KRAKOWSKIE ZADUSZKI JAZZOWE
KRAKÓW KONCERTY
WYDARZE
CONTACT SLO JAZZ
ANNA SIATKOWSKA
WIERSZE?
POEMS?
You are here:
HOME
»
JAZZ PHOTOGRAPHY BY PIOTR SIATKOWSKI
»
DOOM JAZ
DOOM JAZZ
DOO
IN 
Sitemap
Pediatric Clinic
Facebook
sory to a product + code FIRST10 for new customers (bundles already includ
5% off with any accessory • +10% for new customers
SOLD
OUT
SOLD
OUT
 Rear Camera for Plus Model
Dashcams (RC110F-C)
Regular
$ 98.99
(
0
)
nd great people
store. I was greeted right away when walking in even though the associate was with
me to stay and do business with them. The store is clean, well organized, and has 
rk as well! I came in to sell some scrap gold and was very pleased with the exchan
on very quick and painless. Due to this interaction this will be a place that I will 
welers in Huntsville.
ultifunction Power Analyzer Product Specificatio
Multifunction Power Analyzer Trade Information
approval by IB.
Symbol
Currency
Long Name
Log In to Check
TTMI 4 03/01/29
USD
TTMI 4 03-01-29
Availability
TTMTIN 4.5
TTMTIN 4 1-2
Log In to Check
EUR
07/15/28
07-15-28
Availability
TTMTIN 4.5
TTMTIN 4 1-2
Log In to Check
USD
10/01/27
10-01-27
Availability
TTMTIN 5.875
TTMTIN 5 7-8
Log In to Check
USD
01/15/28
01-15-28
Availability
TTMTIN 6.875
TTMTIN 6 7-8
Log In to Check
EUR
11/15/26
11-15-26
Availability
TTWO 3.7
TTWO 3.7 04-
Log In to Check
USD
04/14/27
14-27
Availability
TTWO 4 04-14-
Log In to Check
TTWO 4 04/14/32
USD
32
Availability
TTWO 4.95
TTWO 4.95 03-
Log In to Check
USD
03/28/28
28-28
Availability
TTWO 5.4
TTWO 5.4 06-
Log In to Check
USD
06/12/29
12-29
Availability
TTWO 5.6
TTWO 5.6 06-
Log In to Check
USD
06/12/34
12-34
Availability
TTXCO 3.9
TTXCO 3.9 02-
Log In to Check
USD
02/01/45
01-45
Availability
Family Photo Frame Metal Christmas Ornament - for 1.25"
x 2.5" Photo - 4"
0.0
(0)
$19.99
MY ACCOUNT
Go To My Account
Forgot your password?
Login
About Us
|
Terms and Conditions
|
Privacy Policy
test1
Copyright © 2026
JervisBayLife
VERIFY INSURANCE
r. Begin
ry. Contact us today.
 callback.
# # # # #
About this task: Pull every line of text out of the rows above and copy each one unchanged, keeping the original order.

Solution for this problem:
KRAKOWSKIE ZADUSZKI JAZZOWE
KRAKÓW KONCERTY
WYDARZE
CONTACT SLO JAZZ
ANNA SIATKOWSKA
WIERSZE?
POEMS?
You are here:
HOME
»
JAZZ PHOTOGRAPHY BY PIOTR SIATKOWSKI
»
DOOM JAZ
DOOM JAZZ
DOO
IN 
Sitemap
Pediatric Clinic
Facebook
sory to a product + code FIRST10 for new customers (bundles already includ
5% off with any accessory • +10% for new customers
SOLD
OUT
SOLD
OUT
 Rear Camera for Plus Model
Dashcams (RC110F-C)
Regular
$ 98.99
(
0
)
nd great people
store. I was greeted right away when walking in even though the associate was with
me to stay and do business with them. The store is clean, well organized, and has 
rk as well! I came in to sell some scrap gold and was very pleased with the exchan
on very quick and painless. Due to this interaction this will be a place that I will 
welers in Huntsville.
ultifunction Power Analyzer Product Specificatio
Multifunction Power Analyzer Trade Information
approval by IB.
Symbol
Currency
Long Name
Log In to Check
TTMI 4 03/01/29
USD
TTMI 4 03-01-29
Availability
TTMTIN 4.5
TTMTIN 4 1-2
Log In to Check
EUR
07/15/28
07-15-28
Availability
TTMTIN 4.5
TTMTIN 4 1-2
Log In to Check
USD
10/01/27
10-01-27
Availability
TTMTIN 5.875
TTMTIN 5 7-8
Log In to Check
USD
01/15/28
01-15-28
Availability
TTMTIN 6.875
TTMTIN 6 7-8
Log In to Check
EUR
11/15/26
11-15-26
Availability
TTWO 3.7
TTWO 3.7 04-
Log In to Check
USD
04/14/27
14-27
Availability
TTWO 4 04-14-
Log In to Check
TTWO 4 04/14/32
USD
32
Availability
TTWO 4.95
TTWO 4.95 03-
Log In to Check
USD
03/28/28
28-28
Availability
TTWO 5.4
TTWO 5.4 06-
Log In to Check
USD
06/12/29
12-29
Availability
TTWO 5.6
TTWO 5.6 06-
Log In to Check
USD
06/12/34
12-34
Availability
TTXCO 3.9
TTXCO 3.9 02-
Log In to Check
USD
02/01/45
01-45
Availability
Family Photo Frame Metal Christmas Ornament - for 1.25"
x 2.5" Photo - 4"
0.0
(0)
$19.99
MY ACCOUNT
Go To My Account
Forgot your password?
Login
About Us
|
Terms and Conditions
|
Privacy Policy
test1
Copyright © 2026
JervisBayLife
VERIFY INSURANCE
r. Begin
ry. Contact us today.
 callback.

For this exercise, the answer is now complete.